Project Member Reported by davidben@chromium.org, Nov 12

Issue description

https://chromium-review.googlesource.com/c/chromium/src/+/1324878 was a lot of plumbing. pfeldman suggested the browser could provide the network service with some kind of warning callback to write directly into the DevTools console.

What do folks think?
 
I think it might be too easy to expose information we don't trust the renderer process with, unless we move devtools out of the renderer process.  A recent CL was sent me that makes sure we don't send raw headers for cross-origin requests to devtools, for instance.
We've tried to keep the network service unaware of devtools, since that's a higher-level product feature. Can the helpers be at the content/ level?
I was thinking of a callback for the network service to send errors into, completely abstracted from the devtools. Browser could provide such a callback and convert relevant errors into console messages, bypassing the renderer process altogether.
Components: -Platform>DevTools
jam: Well, one way or another data needs to make its way out of the network service somehow. This is especially hampered by the SSLInfo being omitted most of the time, so I had to duplicate some data in a separate boolean and, along the way, compromise on the fidelity of the console warning.

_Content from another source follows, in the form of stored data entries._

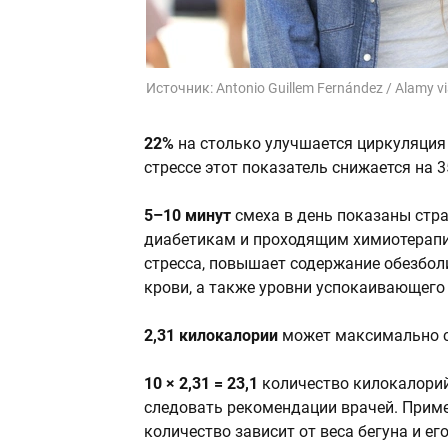
Источник:
Antonio Guillem Fernández / Alamy v
22%
на столько улучшается циркуляция 
стрессе этот показатель снижается на 3
5–10 минут
смеха в день показаны ст
диабетикам и проходящим химиотерапи
стресса, повышает содержание обезбо
крови, а также уровни успокаивающего
2,31 килокалории
может максимально сж
10 × 2,31 = 23,1
количество килокалорий 
следовать рекомендации врачей. Пример
количество зависит от веса бегуна и его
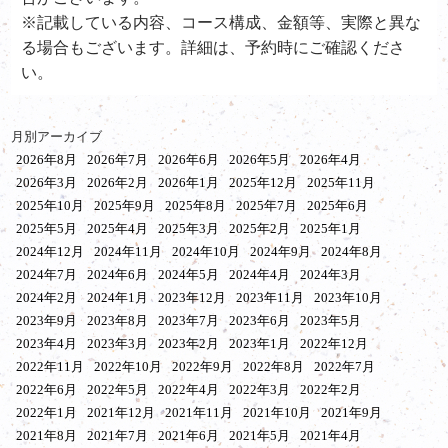
※記載している内容、コース構成、金額等、実際と異な
る場合もございます。詳細は、予約時にご確認くださ
い。
月別アーカイブ
2026年8月
2026年7月
2026年6月
2026年5月
2026年4月
2026年3月
2026年2月
2026年1月
2025年12月
2025年11月
2025年10月
2025年9月
2025年8月
2025年7月
2025年6月
2025年5月
2025年4月
2025年3月
2025年2月
2025年1月
2024年12月
2024年11月
2024年10月
2024年9月
2024年8月
2024年7月
2024年6月
2024年5月
2024年4月
2024年3月
2024年2月
2024年1月
2023年12月
2023年11月
2023年10月
2023年9月
2023年8月
2023年7月
2023年6月
2023年5月
2023年4月
2023年3月
2023年2月
2023年1月
2022年12月
2022年11月
2022年10月
2022年9月
2022年8月
2022年7月
2022年6月
2022年5月
2022年4月
2022年3月
2022年2月
2022年1月
2021年12月
2021年11月
2021年10月
2021年9月
2021年8月
2021年7月
2021年6月
2021年5月
2021年4月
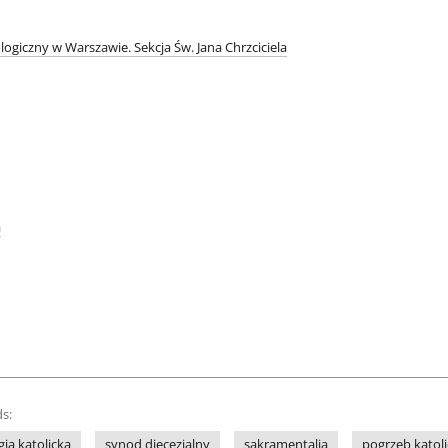
logiczny w Warszawie. Sekcja Św. Jana Chrzciciela
a
s:
gia katolicka
synod diecezjalny
sakramentalia
pogrzeb katoli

The true TLS metadata is pretty small, so it'd be nice if we always sent that over and only conditioned the heavy stuff like the certificate. But I think a lot of code assumes that SSLInfos without certificates are invalid, so that would need to be tweaked, if folks are otherwise open to it. That alone would be an improvement.

Come to think of it, I'm not sure putting DevTools integration into the network service quite works. At the time the network service would trigger the warning, we haven't committed the navigation yet. So the navigation code have to queue up the warnings and replay them after commit. (Then again, that's effectively what we're doing by stashing the bits in ResourceResponseInfo and acting on it later.)
> is pretty small

To be precise, TLS metadata is just a handful of uint16s.